Dalam buku Terapi Shalat Tahajud, dimana buku tersebut ditulis dari hasil sebuah penelitian terkait pengaruh kesehatan bagi pelaku shlat Tahajud yang menderita berbagai penyakit. Buku tersebut menyebutkan bahwa Tahajud yang dilakukan secara rutin, 11 rokaat tepat di jam 3 dini hari selama 40 hari, Insya Allah bisa menyembuhkan penyakit jantung dan penyakit yang berbahaya lainnya. Ini adalah fakta yang memang Allah ciptakan. Karena kedekatan denganNya, hasilnya hanya satu : keuntungan dunia dan kebahagiaan akhirat.

Setelah sabar dan sholat yang kita lakukan, maka Allah pasti menolong kita dalam setiap persoalan yang mampir. Lantas, mudahkah untuk melakukan keduanya? Ternyata jawabannya, “ Sesungguhnya Sabar dan sholat itu Berat kecuali bagi orang-orang yang Khusyu’.

Ya. Hanya khusyu’ yang membuat kita mudah untuk bersabar dan mendirikan sholat.

Khusyu’ maknanya dalah ketenangan hati dalam segala hal. Baik ketika sholat maupun dalam kehidupan sehari-hari. Khusyu’ bukanlah perbuatan fisik, karenanya ia tidak dapat dinilai oleh manusia. Khusyu’ bukan pula berjalan menunduk, shalat sambil memejamkan mata atau aneka perbuatan yang dimaknai khusyu’. Sekali lagi, Khusyu’ adalah perbuatan hati yang pancarannya termanifestasikan dalam laku. Maka, Nabi adalah orang yang paling khusyu’ dan peri kehidupan beliau merupakan bukti dari kekhusyu’annya.

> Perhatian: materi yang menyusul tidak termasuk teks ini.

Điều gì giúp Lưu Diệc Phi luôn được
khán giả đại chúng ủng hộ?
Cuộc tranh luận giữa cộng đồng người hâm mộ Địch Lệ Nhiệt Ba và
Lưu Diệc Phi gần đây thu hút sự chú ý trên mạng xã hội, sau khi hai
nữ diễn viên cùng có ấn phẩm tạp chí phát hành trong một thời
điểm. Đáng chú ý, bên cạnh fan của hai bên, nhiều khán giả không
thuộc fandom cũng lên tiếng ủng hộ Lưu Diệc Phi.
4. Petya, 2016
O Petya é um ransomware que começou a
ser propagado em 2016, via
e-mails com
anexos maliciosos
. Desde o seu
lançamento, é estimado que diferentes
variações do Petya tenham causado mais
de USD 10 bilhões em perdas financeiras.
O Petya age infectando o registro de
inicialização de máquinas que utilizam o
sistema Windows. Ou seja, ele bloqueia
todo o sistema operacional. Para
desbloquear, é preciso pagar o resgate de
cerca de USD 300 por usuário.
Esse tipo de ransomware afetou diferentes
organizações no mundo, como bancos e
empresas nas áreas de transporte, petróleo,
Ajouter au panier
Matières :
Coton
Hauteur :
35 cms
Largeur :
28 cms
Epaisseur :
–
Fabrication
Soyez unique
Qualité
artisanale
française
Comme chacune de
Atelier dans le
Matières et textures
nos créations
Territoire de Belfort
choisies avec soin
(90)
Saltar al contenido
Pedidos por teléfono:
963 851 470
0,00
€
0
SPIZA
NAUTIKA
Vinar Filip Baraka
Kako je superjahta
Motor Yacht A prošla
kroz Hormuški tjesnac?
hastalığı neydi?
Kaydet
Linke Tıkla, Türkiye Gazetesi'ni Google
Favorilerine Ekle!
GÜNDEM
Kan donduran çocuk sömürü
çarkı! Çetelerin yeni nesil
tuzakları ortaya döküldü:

Permasalahan berikutnya adalah susahnya untuk Khusyu’. Tapi, jangan khawatir. Lagi-lagi Allah sangat meyayangi kita. Ternyata formula agar khusyu’ sudah Allah sertakan dalam Al Qur’an untuk kita praktekan. Agar Khusyu’, kita harus mempraktekan dua hal ini, “ (yaitu) orang-orang yang meyakini, bahwa mereka akan menemui Tuhannya, dan bahwa mereka akan kembali kepada-Nya.”  Yakin akan pertemuan dengan Allah dan yakin bahwa kita akan kembali kepadaNya.

Maka, khusyu’ akan kita peroleh manakala kita benar- benar mengahayati sebuah fakta bahwa di sini, di dunia ini, kita hanyalah mampir. Setelah ini, kita akan kembali kepada sang pencipta untuk mempertanggungjawabkan semua yang kita perbuat. Kesadaran seperti inilah yang akan mebuat kita sungguh-sungguh dan selalu melakukan perhitungan yang cermat sebelum mengatakan atau melakukan sesuatu. Sehingga kita akan menepati setiap yang kita ucapkan. Karena kita akan dimintai pertanggungjawbakan atas semuanya. Termasuk, apakah kita menepati yang kita katakan atau justru sebaliknya?

Kawan, Allah adalah Maha Penolong. PetolonganNya sungguhlah dekat. Sedekat kita mendekatiNya. Maka, sepelik appaun masalahnya, serumit apapun persoalannya, mari dekati Allah. Rayu Ia agar berkehendak menolong kita. Jangan pernah merasa sendiri, karena Allah akan menolong kita ketika kita menolong agamaNya.